Adaptive Mechanical Stabilization of a Free-Floating Fully Implantable Hearing Aid.

HYPOTHESIS: An implantable acousto-mechanical transducer will yield a higher output if its mass can be virtually increased through the use of a secondary actuator.

BACKGROUND: Current hearing aids and implants rely on feedback compensation to prevent instability (e.g. howling), usually in the form of a digital or analogue filter. We examine the effect of mechanically stabilizing a piezo-driven mechanical amplifier inserted into the incudostapedial joint gap. The aim of this study is to determine whether this is possible and discern the advantages and disadvantages of the design.

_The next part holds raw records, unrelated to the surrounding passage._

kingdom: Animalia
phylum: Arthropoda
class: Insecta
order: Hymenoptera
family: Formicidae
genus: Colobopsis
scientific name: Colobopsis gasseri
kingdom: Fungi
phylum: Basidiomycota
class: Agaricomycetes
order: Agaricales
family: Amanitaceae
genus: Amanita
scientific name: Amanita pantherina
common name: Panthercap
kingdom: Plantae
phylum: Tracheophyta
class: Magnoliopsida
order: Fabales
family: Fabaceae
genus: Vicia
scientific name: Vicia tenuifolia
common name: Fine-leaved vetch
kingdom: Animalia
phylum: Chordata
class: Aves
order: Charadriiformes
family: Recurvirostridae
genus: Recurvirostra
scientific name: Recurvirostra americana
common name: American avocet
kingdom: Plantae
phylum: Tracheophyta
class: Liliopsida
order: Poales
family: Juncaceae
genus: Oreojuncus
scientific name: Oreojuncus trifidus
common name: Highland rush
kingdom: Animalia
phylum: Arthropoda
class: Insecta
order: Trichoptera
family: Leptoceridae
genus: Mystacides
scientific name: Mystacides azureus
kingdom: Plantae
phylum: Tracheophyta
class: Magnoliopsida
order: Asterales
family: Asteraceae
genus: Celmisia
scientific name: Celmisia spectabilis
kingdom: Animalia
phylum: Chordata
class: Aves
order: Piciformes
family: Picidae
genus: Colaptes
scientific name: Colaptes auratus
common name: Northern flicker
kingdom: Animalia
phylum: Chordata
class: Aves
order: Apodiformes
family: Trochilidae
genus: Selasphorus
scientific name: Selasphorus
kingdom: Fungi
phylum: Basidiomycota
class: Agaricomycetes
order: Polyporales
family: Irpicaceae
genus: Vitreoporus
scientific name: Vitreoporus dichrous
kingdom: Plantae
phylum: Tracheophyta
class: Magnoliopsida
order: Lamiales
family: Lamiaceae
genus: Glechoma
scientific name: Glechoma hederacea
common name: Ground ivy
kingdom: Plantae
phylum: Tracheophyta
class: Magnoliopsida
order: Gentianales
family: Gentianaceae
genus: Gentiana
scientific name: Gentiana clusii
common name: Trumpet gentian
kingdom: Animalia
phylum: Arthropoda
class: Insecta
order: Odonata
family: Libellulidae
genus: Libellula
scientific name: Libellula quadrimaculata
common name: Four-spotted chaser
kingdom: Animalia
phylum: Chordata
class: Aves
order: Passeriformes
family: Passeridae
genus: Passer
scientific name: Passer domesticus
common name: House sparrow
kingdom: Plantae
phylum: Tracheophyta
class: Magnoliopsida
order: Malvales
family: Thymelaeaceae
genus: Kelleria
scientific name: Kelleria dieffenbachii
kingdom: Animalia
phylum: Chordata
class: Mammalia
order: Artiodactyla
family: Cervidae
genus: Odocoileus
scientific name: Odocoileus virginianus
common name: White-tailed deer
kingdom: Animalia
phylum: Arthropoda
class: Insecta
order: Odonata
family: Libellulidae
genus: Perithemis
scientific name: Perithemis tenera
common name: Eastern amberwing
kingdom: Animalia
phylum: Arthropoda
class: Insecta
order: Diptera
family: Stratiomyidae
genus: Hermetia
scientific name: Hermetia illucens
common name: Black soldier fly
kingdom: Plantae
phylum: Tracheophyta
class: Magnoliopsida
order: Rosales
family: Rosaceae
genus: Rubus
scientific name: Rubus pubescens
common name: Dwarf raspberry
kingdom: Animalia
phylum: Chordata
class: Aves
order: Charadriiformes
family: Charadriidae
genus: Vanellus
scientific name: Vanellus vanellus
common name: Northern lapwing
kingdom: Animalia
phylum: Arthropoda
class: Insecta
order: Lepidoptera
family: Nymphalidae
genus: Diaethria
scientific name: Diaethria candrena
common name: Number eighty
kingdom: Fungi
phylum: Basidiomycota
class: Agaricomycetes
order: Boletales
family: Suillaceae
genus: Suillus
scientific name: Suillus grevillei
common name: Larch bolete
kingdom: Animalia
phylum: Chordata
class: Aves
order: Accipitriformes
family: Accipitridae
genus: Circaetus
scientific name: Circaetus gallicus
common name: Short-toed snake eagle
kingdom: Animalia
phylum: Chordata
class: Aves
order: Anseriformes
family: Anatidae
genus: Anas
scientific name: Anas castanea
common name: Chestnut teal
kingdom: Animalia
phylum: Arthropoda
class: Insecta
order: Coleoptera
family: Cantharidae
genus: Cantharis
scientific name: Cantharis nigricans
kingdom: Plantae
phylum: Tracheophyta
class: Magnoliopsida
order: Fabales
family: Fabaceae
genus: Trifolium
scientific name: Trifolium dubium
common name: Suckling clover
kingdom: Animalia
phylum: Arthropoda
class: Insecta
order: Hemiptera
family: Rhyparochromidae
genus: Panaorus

METHODS: We examine a 10:1 scale model of a prospective implantable hearing aid comprising one piezoelectric sensor and two independent piezoelectric actuators in a single-titanium housing. As expected, the maximum gain of the device is limited by feedback between sensor input and the output of the primary actuator. The secondary actuator is used to provide a counter force to the recoil of the primary output piezo. This adds a virtual mass to the device, effectively reducing feedback in the mechano-acoustic path. The compensation unit (CU) described here is driven by a real-time adaptive control algorithm.

RESULTS: Using the above approach, we observe an added stable gain of >30 dB, and report a functional hearing gain of up to 40 dB. Physical and digital feedback compensation can be employed in parallel for best results. The experimental data is backed by computer simulations.

CONCLUSION: These results compare favorably with previous studies of a two-piezo transducer with digital feedback control and show the potential for the transducer as a hearing aid for high-frequency hearing loss.